Eine weibliche Stimme befragte ein fiktives Publikum – hier natürlich das reale -, wie es sich am Ende ihres Lebens bei einer Rückschau sehen würde: als Helden, die einen gesellschaftlichen Umschwung vorangetrieben haben, oder als Versager, die nach dem Prinzip „weiter so“ gelebt haben. Dabei zog die Sprecherin alle Register der aktuellen Weltprobleme: Ungleichheit innerhalb von Gesellschaften sowie zwischen Staaten, die drohende ökologische Katastrophe, die Privilegien der Europäer, die Flüchtlingskrise, die Migration. Mit provokanter Direktheit fragte die Sprecherin danach, was die Befragten für eine Bewältigung der Krisen bereits getan hätten bzw. zu tun gedächten. Ob sie sich bereits Gedanken darüber gemacht hätten, wie sie sich bei einer späteren Rückschau sehen wollten.
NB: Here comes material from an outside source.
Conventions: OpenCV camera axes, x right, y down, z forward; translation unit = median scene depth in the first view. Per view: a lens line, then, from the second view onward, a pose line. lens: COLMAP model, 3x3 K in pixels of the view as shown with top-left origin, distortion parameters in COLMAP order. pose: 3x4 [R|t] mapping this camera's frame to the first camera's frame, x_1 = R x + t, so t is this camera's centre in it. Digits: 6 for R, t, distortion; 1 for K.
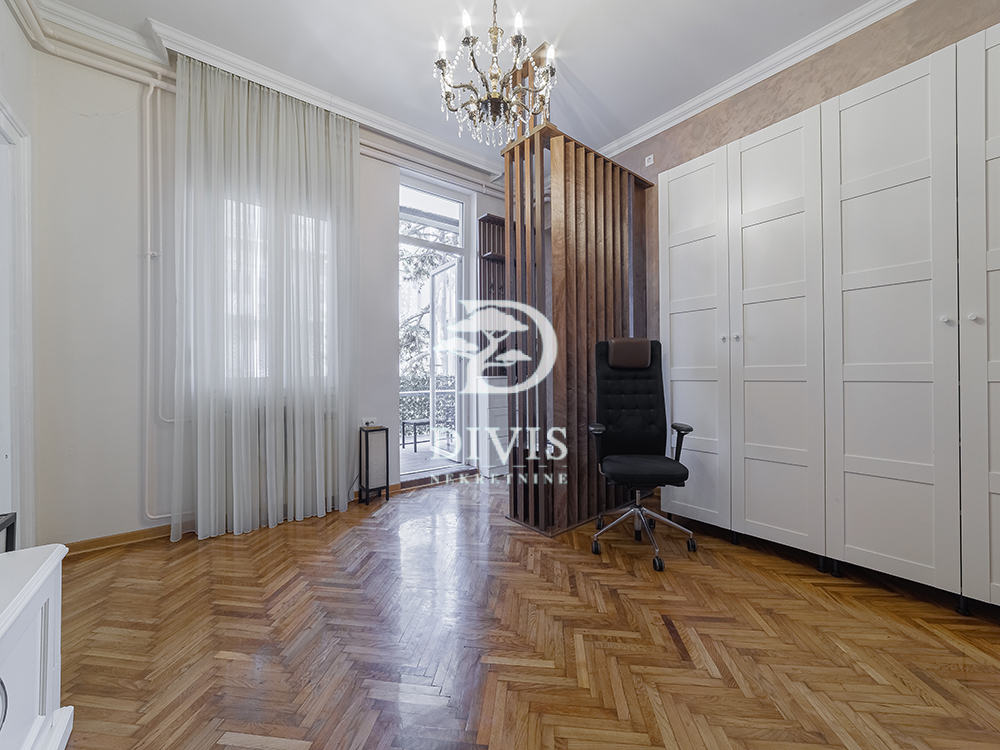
lens RADIAL K [[382.0, 0, 502.7], [0, 382.0, 375.0], [0, 0, 1]] dist [-0.001730, 0.000013]
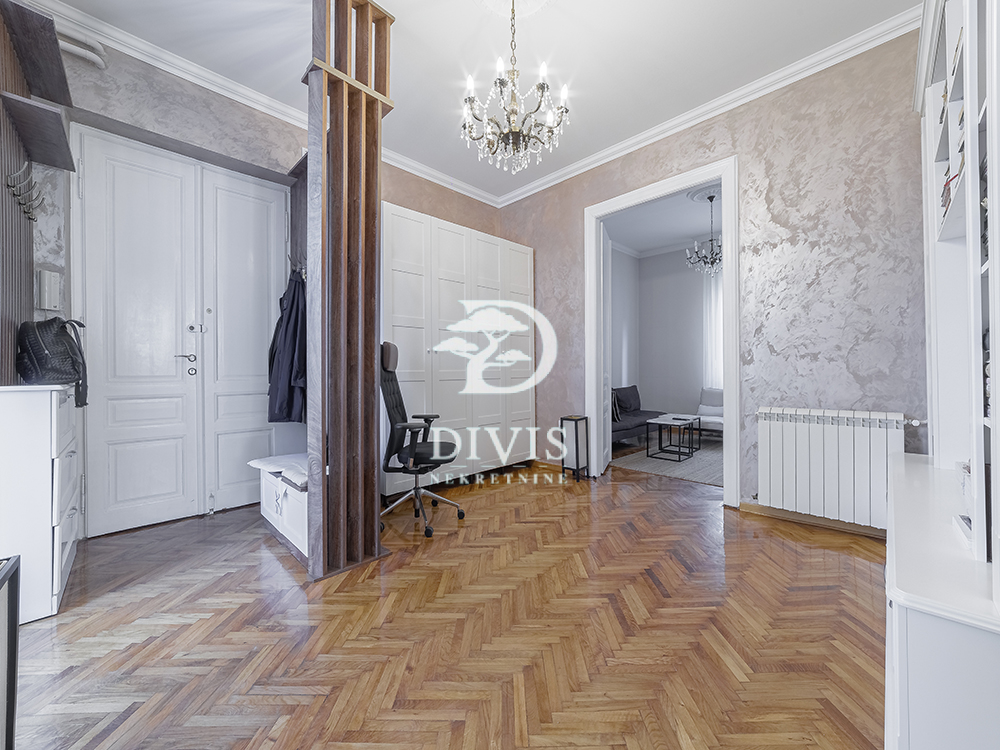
lens RADIAL K [[382.0, 0, 502.7], [0, 382.0, 375.0], [0, 0, 1]] dist [-0.001730, 0.000013]
pose [[-0.102997, 0.007714, 0.994652, -1.172490], [0.003997, 0.999965, -0.007341, 0.007308], [-0.994674, 0.003219, -0.103024, 1.187706]]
Mit einer geradezu lakonischen Ernsthaftigkeit weckte sie bei den Besuchern das schlechte Gewissen auf eine Weise, wie es früher nur der katholische Pfarrer tat.
Da bei diesem Format eine Diskussion mit den Zuschauern nicht vorgesehen war, spielten zwei Schauspieler fiktive Zuschauer und deren voraussehbare oder mögliche Reaktionen. Dabei zeigte Gesche Piening keine Gnade mit dem Publikum, denn sie ließ die beiden Darsteller sämtliche Alibis und Ausreden für fehlendes Engagement (Familie, Job, Stress, Zeitnot) mal mit defensivem, mal mit verdeckt aggressivem, mal mit sarkastischem, mal mit ironischem Unterton präsentieren. Das traf umso deutlicher ins Schwarze, als sich höchstwahrscheinlich jeder der Anwesenden in irgendeiner Weise ertappt fühlte (den Rezensenten eingeschlossen). Dass die eigenen Ausreden dort mit einer solchen „Frechheit“ vorgetragen wurden, empfand man als persönliche Entlarvung.
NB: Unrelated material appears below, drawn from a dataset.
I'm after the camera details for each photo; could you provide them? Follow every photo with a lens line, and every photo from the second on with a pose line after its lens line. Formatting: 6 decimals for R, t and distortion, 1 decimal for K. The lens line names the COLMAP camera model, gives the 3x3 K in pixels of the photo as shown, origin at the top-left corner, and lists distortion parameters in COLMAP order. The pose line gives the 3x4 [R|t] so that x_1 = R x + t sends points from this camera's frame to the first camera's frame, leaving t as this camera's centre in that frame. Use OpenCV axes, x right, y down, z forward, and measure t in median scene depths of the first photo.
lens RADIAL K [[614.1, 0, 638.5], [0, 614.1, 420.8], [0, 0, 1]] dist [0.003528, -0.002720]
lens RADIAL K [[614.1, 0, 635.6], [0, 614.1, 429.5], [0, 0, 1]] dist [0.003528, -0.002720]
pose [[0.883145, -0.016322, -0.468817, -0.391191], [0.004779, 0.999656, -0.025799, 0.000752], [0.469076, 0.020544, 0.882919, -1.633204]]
Zwischendurch gab es immer wieder stereotyp wiederholte Floskeln wie „Wir wünschen Ihnen einen schönen Abend“, die sich angesichts der inquisitorischen Befragung wie eine bittere Satire anhörten. Man entlarvte all die wortreichen Erklärungen der Darsteller als blanke Ausreden, sah sich aber selbst in dieser unangenehmen Rolle. Quod erat demonstrandum!
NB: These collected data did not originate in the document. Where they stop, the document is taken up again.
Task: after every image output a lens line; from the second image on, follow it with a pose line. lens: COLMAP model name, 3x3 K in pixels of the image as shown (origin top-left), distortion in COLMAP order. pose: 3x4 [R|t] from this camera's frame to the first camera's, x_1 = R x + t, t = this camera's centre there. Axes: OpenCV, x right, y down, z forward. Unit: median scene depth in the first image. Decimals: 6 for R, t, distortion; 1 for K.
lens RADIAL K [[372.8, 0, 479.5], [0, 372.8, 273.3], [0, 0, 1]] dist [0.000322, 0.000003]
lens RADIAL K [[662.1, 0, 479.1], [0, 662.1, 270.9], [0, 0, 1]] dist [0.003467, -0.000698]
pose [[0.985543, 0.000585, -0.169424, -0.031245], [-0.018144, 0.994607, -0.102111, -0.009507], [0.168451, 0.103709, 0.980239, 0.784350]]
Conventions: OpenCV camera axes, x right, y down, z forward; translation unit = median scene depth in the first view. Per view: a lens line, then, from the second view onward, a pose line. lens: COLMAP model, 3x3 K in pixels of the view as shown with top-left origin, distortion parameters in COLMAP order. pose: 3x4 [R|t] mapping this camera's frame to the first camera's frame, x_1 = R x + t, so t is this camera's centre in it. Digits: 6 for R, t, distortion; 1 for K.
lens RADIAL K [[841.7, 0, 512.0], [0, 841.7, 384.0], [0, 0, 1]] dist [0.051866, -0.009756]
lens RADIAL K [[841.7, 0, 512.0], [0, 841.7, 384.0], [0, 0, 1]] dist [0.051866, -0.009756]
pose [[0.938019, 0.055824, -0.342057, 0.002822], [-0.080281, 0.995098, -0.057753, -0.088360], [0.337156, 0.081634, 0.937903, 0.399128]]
Die Video-Performance endete mit den Bildern zweier stummer Schauspieler, die ihre Münder fest geschlossen hielten, als wollten sie sagen „Jetzt seid Ihr dran!“. Abschließend gab es als Höhepunkt der satirischen Provokation für jeden Besucher noch das ultimative Symbol der europäischen Eliten: ein Glas Sekt. Fast blieb er in der Kehle kleben, aber dann hat er doch geschmeckt.
Im Anschluss begannen im Foyer des Großen Hauses die Darmstädter Gespräche mit eine Kurzinterview des Intendanten, des Oberbürgermeisters und des Leiters Kulturfonds Rhein-Main sowie einem Vortrag des Schriftstellers Ingo Schulze.